===== Records for the task

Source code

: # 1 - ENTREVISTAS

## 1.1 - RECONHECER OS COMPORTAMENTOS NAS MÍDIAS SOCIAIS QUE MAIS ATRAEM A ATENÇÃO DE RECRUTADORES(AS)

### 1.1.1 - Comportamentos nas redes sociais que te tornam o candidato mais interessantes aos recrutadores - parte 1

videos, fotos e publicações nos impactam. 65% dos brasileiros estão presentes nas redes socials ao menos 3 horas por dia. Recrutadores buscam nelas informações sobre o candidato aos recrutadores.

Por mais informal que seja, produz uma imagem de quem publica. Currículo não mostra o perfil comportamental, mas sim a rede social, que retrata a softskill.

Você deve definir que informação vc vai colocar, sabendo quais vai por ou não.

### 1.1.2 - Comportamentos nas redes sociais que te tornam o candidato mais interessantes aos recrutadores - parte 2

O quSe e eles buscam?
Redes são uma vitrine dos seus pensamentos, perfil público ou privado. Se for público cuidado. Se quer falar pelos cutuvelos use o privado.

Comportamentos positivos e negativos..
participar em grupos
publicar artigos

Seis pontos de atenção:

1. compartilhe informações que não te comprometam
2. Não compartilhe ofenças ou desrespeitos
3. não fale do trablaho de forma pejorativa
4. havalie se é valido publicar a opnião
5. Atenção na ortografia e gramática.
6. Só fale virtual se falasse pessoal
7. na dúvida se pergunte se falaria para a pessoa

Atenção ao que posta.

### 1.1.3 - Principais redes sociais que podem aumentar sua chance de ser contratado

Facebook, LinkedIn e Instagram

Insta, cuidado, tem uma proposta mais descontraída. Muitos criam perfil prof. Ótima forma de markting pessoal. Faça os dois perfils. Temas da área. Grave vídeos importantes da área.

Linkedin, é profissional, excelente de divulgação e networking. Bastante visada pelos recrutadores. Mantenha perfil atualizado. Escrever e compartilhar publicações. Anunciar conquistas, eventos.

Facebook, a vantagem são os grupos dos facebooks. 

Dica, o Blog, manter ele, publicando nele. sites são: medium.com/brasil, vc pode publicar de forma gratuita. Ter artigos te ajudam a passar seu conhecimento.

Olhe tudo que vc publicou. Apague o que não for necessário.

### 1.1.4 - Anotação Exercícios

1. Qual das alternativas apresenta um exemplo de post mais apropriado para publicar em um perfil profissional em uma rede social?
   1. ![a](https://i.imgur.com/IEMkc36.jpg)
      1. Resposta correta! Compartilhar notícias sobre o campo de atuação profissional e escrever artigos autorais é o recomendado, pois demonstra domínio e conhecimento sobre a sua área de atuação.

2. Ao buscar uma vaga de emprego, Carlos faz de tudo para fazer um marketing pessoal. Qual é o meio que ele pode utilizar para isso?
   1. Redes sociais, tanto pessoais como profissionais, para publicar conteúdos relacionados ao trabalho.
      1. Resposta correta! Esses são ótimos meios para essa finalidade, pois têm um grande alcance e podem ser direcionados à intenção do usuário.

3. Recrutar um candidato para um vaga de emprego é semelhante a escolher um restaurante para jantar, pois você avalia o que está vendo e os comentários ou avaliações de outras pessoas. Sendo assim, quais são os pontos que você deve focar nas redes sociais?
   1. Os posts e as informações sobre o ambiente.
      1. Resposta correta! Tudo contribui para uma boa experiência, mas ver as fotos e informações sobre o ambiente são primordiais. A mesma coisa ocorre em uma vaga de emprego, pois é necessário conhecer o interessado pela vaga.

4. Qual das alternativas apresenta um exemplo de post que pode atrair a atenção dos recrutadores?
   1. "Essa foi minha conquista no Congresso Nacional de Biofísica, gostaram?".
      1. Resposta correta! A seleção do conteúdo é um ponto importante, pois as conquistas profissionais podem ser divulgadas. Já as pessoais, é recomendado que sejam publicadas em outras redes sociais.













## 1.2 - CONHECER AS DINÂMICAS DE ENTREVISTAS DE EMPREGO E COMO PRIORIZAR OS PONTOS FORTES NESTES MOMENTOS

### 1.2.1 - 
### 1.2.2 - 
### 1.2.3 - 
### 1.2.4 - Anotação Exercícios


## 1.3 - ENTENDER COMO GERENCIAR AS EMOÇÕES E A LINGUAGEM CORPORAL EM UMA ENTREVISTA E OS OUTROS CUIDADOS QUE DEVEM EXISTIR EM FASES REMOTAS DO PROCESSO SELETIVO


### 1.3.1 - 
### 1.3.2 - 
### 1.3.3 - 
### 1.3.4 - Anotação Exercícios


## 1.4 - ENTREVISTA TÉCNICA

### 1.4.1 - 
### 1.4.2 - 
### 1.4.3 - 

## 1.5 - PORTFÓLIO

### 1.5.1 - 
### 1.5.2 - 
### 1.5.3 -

==========

[Exercise description]:
Reproduce the data starting at the line that contains "Comportamentos positivos e negativos.." and ending at the line that contains "Facebook, a vantagem", putting "rede de contatos" in place of "networking" and keeping everything else the same.

[Written solution]:
Comportamentos positivos e negativos..
participar em grupos
publicar artigos

Seis pontos de atenção:

1. compartilhe informações que não te comprometam
2. Não compartilhe ofenças ou desrespeitos
3. não fale do trablaho de forma pejorativa
4. havalie se é valido publicar a opnião
5. Atenção na ortografia e gramática.
6. Só fale virtual se falasse pessoal
7. na dúvida se pergunte se falaria para a pessoa

Atenção ao que posta.

### 1.1.3 - Principais redes sociais que podem aumentar sua chance de ser contratado

Facebook, LinkedIn e Instagram

Insta, cuidado, tem uma proposta mais descontraída. Muitos criam perfil prof. Ótima forma de markting pessoal. Faça os dois perfils. Temas da área. Grave vídeos importantes da área.

Linkedin, é profissional, excelente de divulgação e rede de contatos. Bastante visada pelos recrutadores. Mantenha perfil atualizado. Escrever e compartilhar publicações. Anunciar conquistas, eventos.

Facebook, a vantagem são os grupos dos facebooks. 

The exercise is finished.